Stone grinding is the one machine based operation that is outside of the scope of a DIY tuner & should be done by a competent shop technician.  
 
The reasons for a stone grind are:
  •  If the bases are overly concave or convex
  •  If the base edge angle is over bevelled
  •  If you want to reduce the base edge angle
  •  If the base edge is badly damaged
  •  If the structure on the base has worn too smooth
  •  If the base structure pattern/depth doesn't match the snow conditions (racers only)
It's normal for any stone grinding machine to leave some 'fuzz' of p-tex fibres, the amount depends on the skill/care of the machine operator, the wear state of the grinding stone & also the structure pattern utilised. The fuzz needs to be removed if you want to maximise the skis glide. Skiing on them a lot will eventually accomplish the same thing but they will be slow until smooth so it’s best to do this manually.
 
You can knock down the fuzz on the structure by using a steel or brass brush to open the structure up & then fibertex pads in varying coarseness grades. The brush helps pull out the fuzz in the 'valley' of each striation. The fibertex pad removes fuzz from the 'peaks' and also knocks them down somewhat, smoothing out the structure. If the grind is very coarse, it will involve a lot of work to remove the fibres.
 
Following a stone grind the edges need to be re-set as above & since the stone grind removed all the existing wax from the base you need to treat the skis as though they were new so multiple waxings are required. Therefore refer to section 9 in the ‘Base Tuning’ section above & then hot wax with your chosen wax for the conditions. Remember when building up the wax in the base that it’s helpful to wax with very low temp wax at least several times using a sharp plastic scraper. When you scrape off this hard, cold wax it does an excellent job of pulling off all the old coarse hairs left over from the grind. In fact, some technician’s refer to extreme cold wax applications as ‘a poor man’s stone grinding’ because the cold waxes help to smooth the base.

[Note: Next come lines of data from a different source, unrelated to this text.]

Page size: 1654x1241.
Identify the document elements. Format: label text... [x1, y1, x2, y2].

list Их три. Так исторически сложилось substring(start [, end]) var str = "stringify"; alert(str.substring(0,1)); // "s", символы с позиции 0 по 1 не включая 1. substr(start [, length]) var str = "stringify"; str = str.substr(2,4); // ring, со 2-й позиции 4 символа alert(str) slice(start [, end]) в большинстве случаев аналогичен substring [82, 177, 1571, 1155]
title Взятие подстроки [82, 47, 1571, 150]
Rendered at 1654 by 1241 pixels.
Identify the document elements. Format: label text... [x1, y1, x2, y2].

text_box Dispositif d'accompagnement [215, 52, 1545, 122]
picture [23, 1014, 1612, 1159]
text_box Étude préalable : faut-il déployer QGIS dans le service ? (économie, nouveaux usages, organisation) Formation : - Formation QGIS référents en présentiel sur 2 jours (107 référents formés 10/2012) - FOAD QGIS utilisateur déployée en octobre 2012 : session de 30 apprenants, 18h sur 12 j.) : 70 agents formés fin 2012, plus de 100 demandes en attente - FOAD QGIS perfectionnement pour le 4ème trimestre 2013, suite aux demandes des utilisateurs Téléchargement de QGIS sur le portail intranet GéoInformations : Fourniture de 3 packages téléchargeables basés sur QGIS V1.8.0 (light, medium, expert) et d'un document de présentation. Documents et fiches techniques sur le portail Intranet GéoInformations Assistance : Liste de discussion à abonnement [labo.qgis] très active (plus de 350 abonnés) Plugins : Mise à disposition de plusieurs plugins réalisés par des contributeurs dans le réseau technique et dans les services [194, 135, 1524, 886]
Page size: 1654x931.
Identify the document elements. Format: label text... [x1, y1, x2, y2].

Again, future occasional applications of cold waxes are needed in order to eliminate coarseness from a base.
 
Structure
Structure is the name given to the fine longitudinal grooves in the base of the ski that breaks the surface tension of the film of water between the ski base & the snow. Without the structure's action the ski would 'stick' to the snow. Not only do the grooves break the surface tension but they also act like the tread on a car tyre to remove/shed the water away efficiently. For a high-end ski racer the pattern & depth of the structure has to be chosen to match the conditions & is as important to their performance as tyre choice is to a Formula 1 car.
 
In addition to flattening the bases it is the stone grind process that puts the structure in the ski base as the grinding wheel has a pattern on it which it then cuts in the base. A number of different structure patterns can be specified, each designed for different conditions, however in the UK you’ll be hard pushed to be able to specify the structure that you want.
 
It is possible for the DIY tuner to add or enhance the structure of the ski to improve the performance, typically for wetter snow (like in the spring) to help drive out the extra water. This is usually done by one of the following methods:
  •  prior to waxing use a very stiff stainless steel brush for a few passes from tip to tail to scratch in the additional grooves.
  •  use a Kunzmmann structuring tool to cut in the addtional grooves.
  •  use a Snoli riling bar/file to cut in the additional grooves.
However, unless you’re a competitive skier for most people it’s far easier to wipe the base over with Zardoz Notwax for extra water shedding.